Où voulez-vous emmener le style John Lobb ?

Mon travail n’est pas un travail saison par saison : ce serait une erreur de faire cela avec une maison comme John Lobb. J’aimerais créer une collection qui inspire le client, que celui-ci s’approprie, avec les codes spécifiques de la maison que l’on essaye d’imprégner dans tous les produits : cette qualité, cette intégrité, et créer des chaussures que le client puisse porter en toutes circonstances. J’ai de la chance parce que le client John Lobb est très exigeant et sait exactement ce qu’il veut, et il n’a pas peur de le dire.

Ca peut faire peur mais on peut apprendre avec eux, et c’est un challenge. Nos clients attendent beaucoup de nous et j’aimerais continuer cette tradition, mais aussi une tradition d’innovation, parce que John Lobb a commencé avec cela. Quelque part mon propre vécu a quelque chose de similaire avec son parcours initiatique. »
Légendes photos :

L’Aley retiendra l’attention des amateurs à plus d’un titre. D’abord il s’agit d’un loafer, un genre revenu très à la mode. Ensuite il bénéficie de la qualité légendaire de John Lobb, tant pour ses finitions que pour la qualité de son veau-velours. Et puis il y a cet empiècement remplié, entre languette et strap, qui signe le modèle.

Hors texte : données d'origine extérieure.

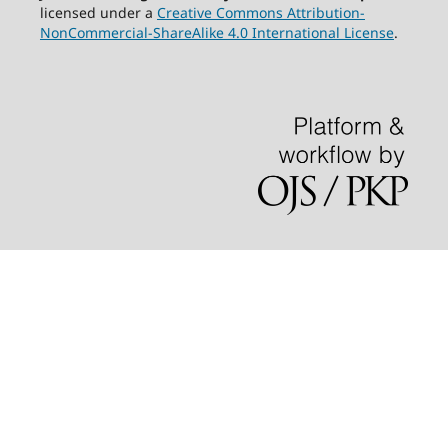
licensed under a
Creative Commons Attribution-
NonCommercial-ShareAlike 4.0 International License
.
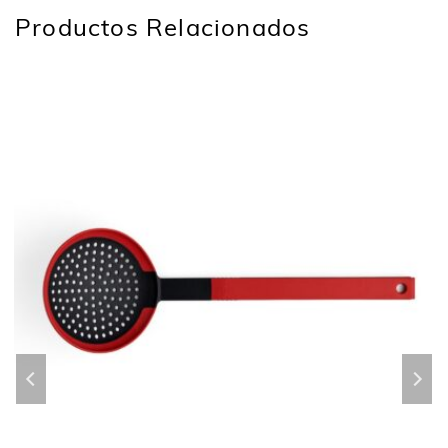
Productos Relacionados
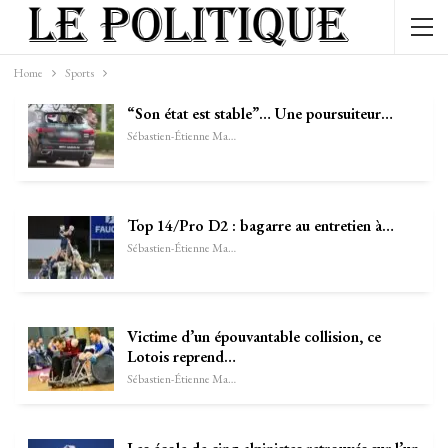
Home
Sports
“Son état est stable”… Une poursuiteur…
Sébastien-Étienne Marechal
Top 14/Pro D2 : bagarre au entretien à…
Sébastien-Étienne Marechal
Victime d’un épouvantable collision, ce
Lotois reprend…
Sébastien-Étienne Marechal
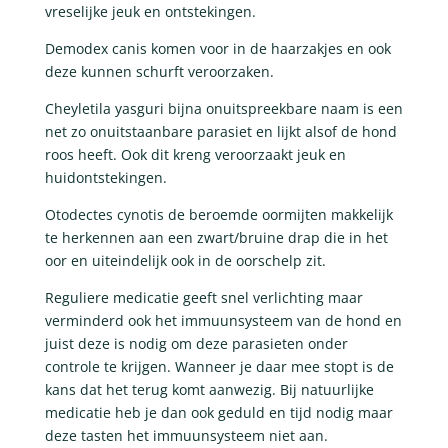
vreselijke jeuk en ontstekingen.
Demodex canis komen voor in de haarzakjes en ook
deze kunnen schurft veroorzaken.
Cheyletila yasguri bijna onuitspreekbare naam is een
net zo onuitstaanbare parasiet en lijkt alsof de hond
roos heeft. Ook dit kreng veroorzaakt jeuk en
huidontstekingen.
Otodectes cynotis de beroemde oormijten makkelijk
te herkennen aan een zwart/bruine drap die in het
oor en uiteindelijk ook in de oorschelp zit.
Reguliere medicatie geeft snel verlichting maar
verminderd ook het immuunsysteem van de hond en
juist deze is nodig om deze parasieten onder
controle te krijgen. Wanneer je daar mee stopt is de
kans dat het terug komt aanwezig. Bij natuurlijke
medicatie heb je dan ook geduld en tijd nodig maar
deze tasten het immuunsysteem niet aan.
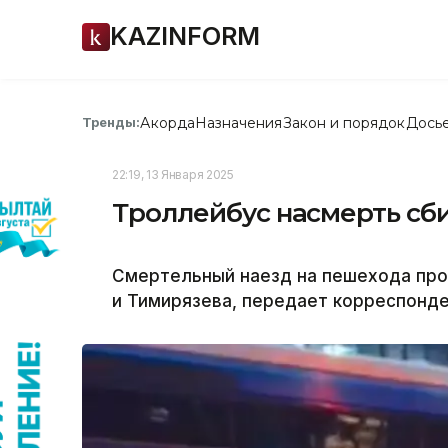
KAZINFORM
Акорда
Назначения
Закон и порядок
Дось
Тренды:
22:19, 13 Января 2025
Троллейбус насмерть сб
Смертельный наезд на пешехода про
и Тимирязева, передает корреспонден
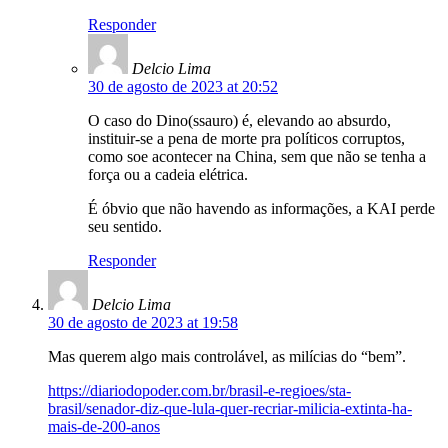
Responder
Delcio Lima
30 de agosto de 2023 at 20:52
O caso do Dino(ssauro) é, elevando ao absurdo,
instituir-se a pena de morte pra políticos corruptos,
como soe acontecer na China, sem que não se tenha a
força ou a cadeia elétrica.
É óbvio que não havendo as informações, a KAI perde
seu sentido.
Responder
Delcio Lima
30 de agosto de 2023 at 19:58
Mas querem algo mais controlável, as milícias do “bem”.
https://diariodopoder.com.br/brasil-e-regioes/sta-
brasil/senador-diz-que-lula-quer-recriar-milicia-extinta-ha-
mais-de-200-anos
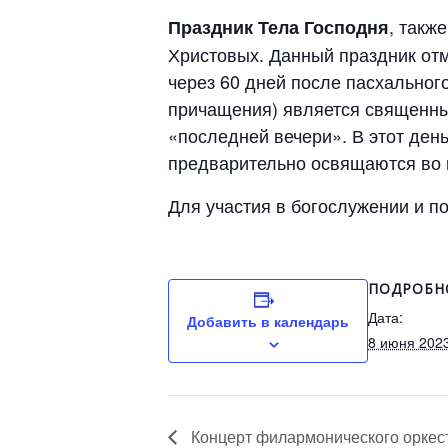
, такж
Праздник Тела Господня
Христовых. Данный праздник отм
через 60 дней после пасхального
причащения) является священны
«последней вечери». В этот день
предварительно освящаются во 
Для участия в богослужении и 
ПОДРОБН
Дата:
Добавить в календарь
8 июня 202
Концерт филармонического оркес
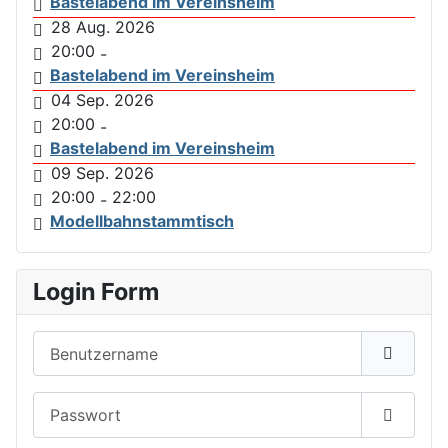
Bastelabend im Vereinsheim
28 Aug. 2026
20:00
-
Bastelabend im Vereinsheim
04 Sep. 2026
20:00
-
Bastelabend im Vereinsheim
09 Sep. 2026
20:00
22:00
-
Modellbahnstammtisch
Login Form
Benutzername
Passwort
Passwor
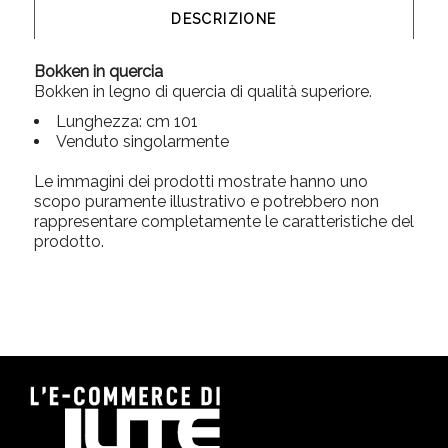
DESCRIZIONE
Bokken in quercia
Bokken in legno di quercia di qualità superiore.
Lunghezza: cm 101
Venduto singolarmente
Le immagini dei prodotti mostrate hanno uno
scopo puramente illustrativo e potrebbero non
rappresentare completamente le caratteristiche del
prodotto.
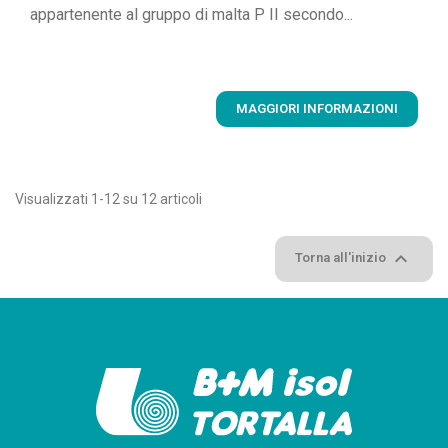
appartenente al gruppo di malta P II secondo...
MAGGIORI INFORMAZIONI
Visualizzati 1-12 su 12 articoli

Torna all'inizio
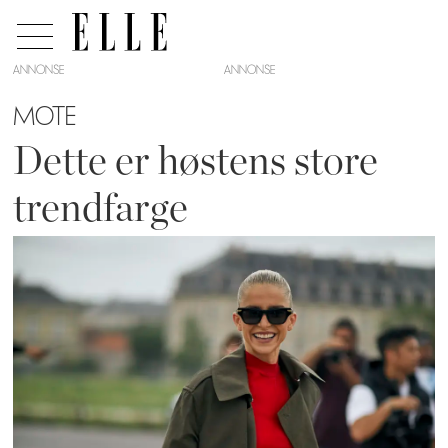
ANNONSE
MOTE
Dette er høstens store
trendfarge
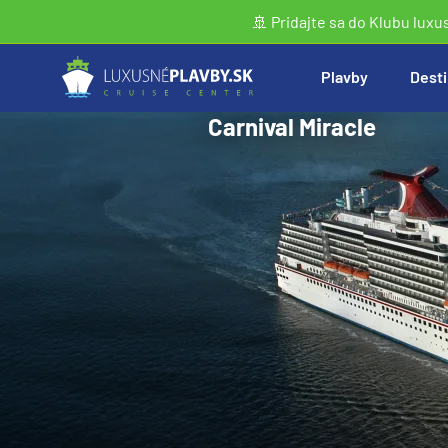
🚢 Pridajte sa do Klubu luxu
Plavby
Desti
Carnival Miracle
Vyhľadať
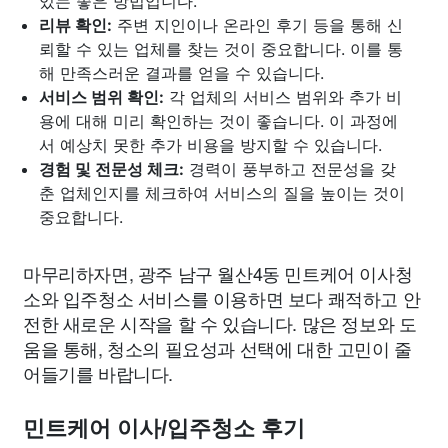
있는 좋은 방법입니다.
리뷰 확인:
주변 지인이나 온라인 후기 등을 통해 신
뢰할 수 있는 업체를 찾는 것이 중요합니다. 이를 통
해 만족스러운 결과를 얻을 수 있습니다.
서비스 범위 확인:
각 업체의 서비스 범위와 추가 비
용에 대해 미리 확인하는 것이 좋습니다. 이 과정에
서 예상치 못한 추가 비용을 방지할 수 있습니다.
경험 및 전문성 체크:
경력이 풍부하고 전문성을 갖
춘 업체인지를 체크하여 서비스의 질을 높이는 것이
중요합니다.
마무리하자면, 광주 남구 월산4동 민트케어 이사청
소와 입주청소 서비스를 이용하면 보다 쾌적하고 안
전한 새로운 시작을 할 수 있습니다. 많은 정보와 도
움을 통해, 청소의 필요성과 선택에 대한 고민이 줄
어들기를 바랍니다.
민트케어 이사/입주청소 후기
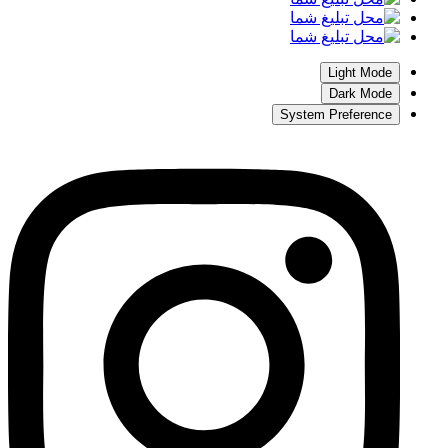
Light Mode
Dark Mode
System Preference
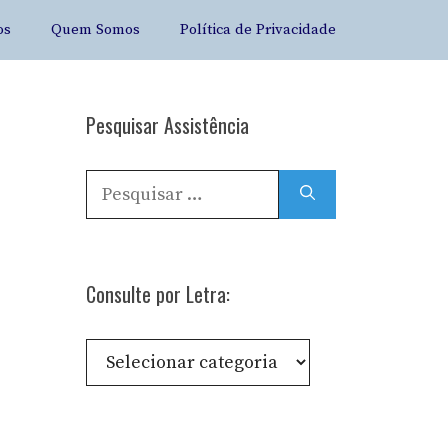
os
Quem Somos
Política de Privacidade
Pesquisar Assistência
Pesquisar
por:
Consulte por Letra:
Consulte
por
Letra:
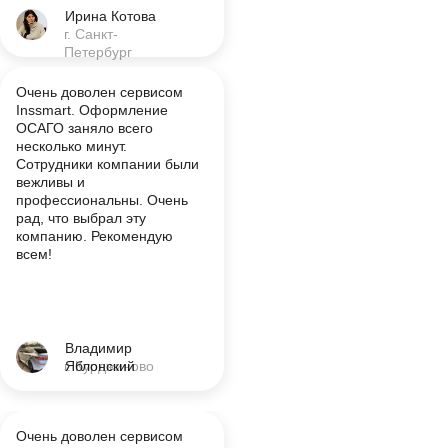
Ирина Котова
г. Санкт-
Петербург
Очень доволен сервисом
Inssmart. Оформление
ОСАГО заняло всего
несколько минут.
Сотрудники компании были
вежливы и
профессиональны. Очень
рад, что выбрал эту
компанию. Рекомендую
всем!
Владимир
г. Курджиново
Яблонский
Очень доволен сервисом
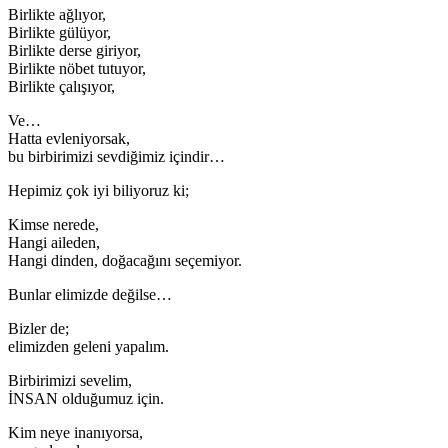
Birlikte ağlıyor,
Birlikte gülüyor,
Birlikte derse giriyor,
Birlikte nöbet tutuyor,
Birlikte çalışıyor,
Ve…
Hatta evleniyorsak,
bu birbirimizi sevdiğimiz içindir…
Hepimiz çok iyi biliyoruz ki;
Kimse nerede,
Hangi aileden,
Hangi dinden, doğacağını seçemiyor.
Bunlar elimizde değilse…
Bizler de;
elimizden geleni yapalım.
Birbirimizi sevelim,
İNSAN olduğumuz için.
Kim neye inanıyorsa,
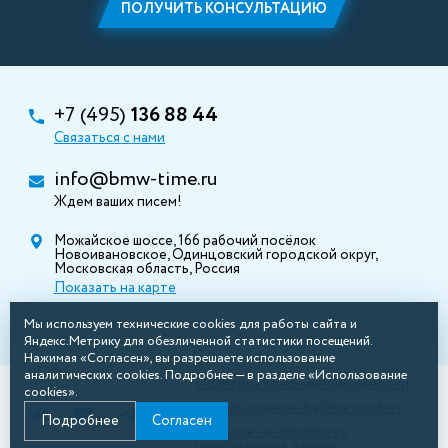
ПОЛУЧИТЬ КОНСУЛЬТАЦИЮ
+7 (495)
136 88 44
Связаться с нами
info@bmw-time.ru
Ждем ваших писем!
Можайское шоссе, 166 рабочий посёлок
Новоивановское, Одинцовский городской округ,
Московская область, Россия
Показать на карте
Мы используем технические cookies для работы сайта и
Яндекс.Метрику для обезличенной статистики посещений.
Нажимая «Согласен», вы разрешаете использование
аналитических cookies. Подробнее — в разделе «Использование
Политика конфиденциальности
cookies».
Использование файлов cookies
Подробнее
Согласен
Согласие на обработку
персональных данных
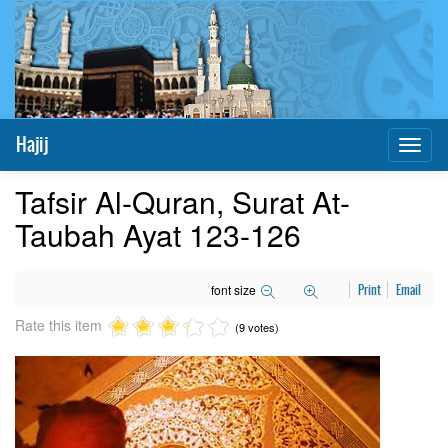
Hajij
Toggl
naviga
Tafsir Al-Quran, Surat At-
Taubah Ayat 123-126
font size
Print
Email
Rate this item
(9 votes)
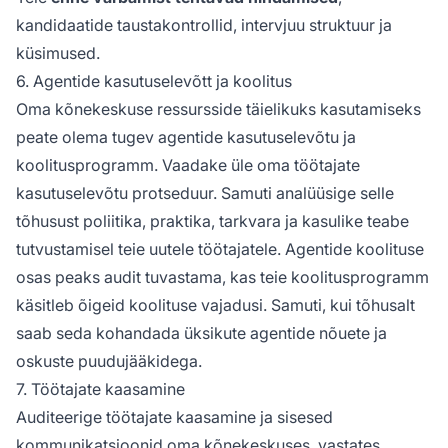
kandidaatide taustakontrollid, intervjuu struktuur ja
küsimused.
6. Agentide kasutuselevõtt ja koolitus
Oma kõnekeskuse ressursside täielikuks kasutamiseks
peate olema tugev agentide kasutuselevõtu ja
koolitusprogramm. Vaadake üle oma töötajate
kasutuselevõtu protseduur. Samuti analüüsige selle
tõhusust poliitika, praktika, tarkvara ja kasulike teabe
tutvustamisel teie uutele töötajatele. Agentide koolituse
osas peaks audit tuvastama, kas teie koolitusprogramm
käsitleb õigeid koolituse vajadusi. Samuti, kui tõhusalt
saab seda kohandada üksikute agentide nõuete ja
oskuste puudujääkidega.
7. Töötajate kaasamine
Auditeerige töötajate kaasamine ja sisesed
kommunikatsioonid oma kõnekeskuses, vastates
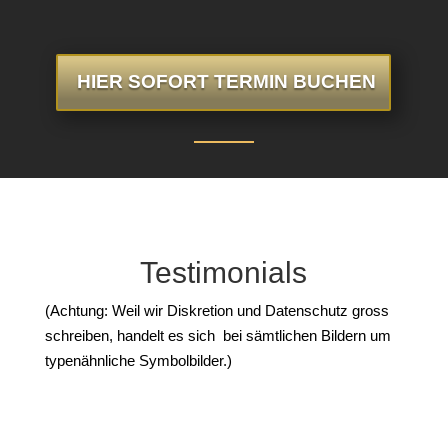
HIER SOFORT TERMIN BUCHEN
Testimonials
(Achtung: Weil wir Diskretion und Datenschutz gross
schreiben, handelt es sich bei sämtlichen Bildern um
typenähnliche Symbolbilder.)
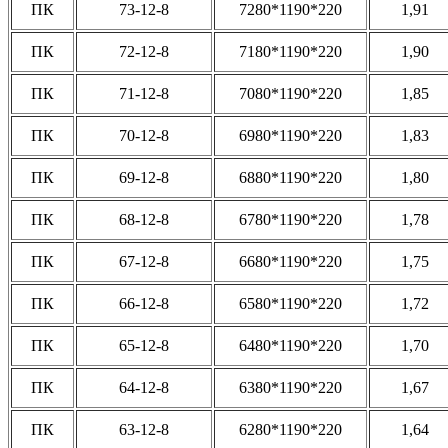
ПК
73-12-8
7280*1190*220
1,91
ПК
72-12-8
7180*1190*220
1,90
ПК
71-12-8
7080*1190*220
1,85
ПК
70-12-8
6980*1190*220
1,83
ПК
69-12-8
6880*1190*220
1,80
ПК
68-12-8
6780*1190*220
1,78
ПК
67-12-8
6680*1190*220
1,75
ПК
66-12-8
6580*1190*220
1,72
ПК
65-12-8
6480*1190*220
1,70
ПК
64-12-8
6380*1190*220
1,67
ПК
63-12-8
6280*1190*220
1,64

Avec le Levah, John Lobb a lancé sa première basket. Paula Gerbase la décline aujourd’hui dans une nouvelle peausserie (WaxedSuede) et de nouvelles couleurs, qui en font un modèle sport et casual universel, susceptible de séduire les jeunes autant que les vieux, les classiques, les modernes…

Manufacture de Northampton et à l’atelier mesure, à Paris.

Même le modèle emblématique William a eu droit à une évolution de détail, en bénéficiant d’une forme – et donc d’un bout – subtilement affinée. Sans parler des nouvelles peausseries (comme ici le TanMoorlandGrain) et de la version montante.

Avec le Isle, Paula Gerbase a revisité le Livonia, connu comme la « Rolls des boat-shoes », désormais pourvu d’un bout un peu plus fluide, mais toujours des mêmes finitions hyper soignées pour une chaussure de ce genre. Un must.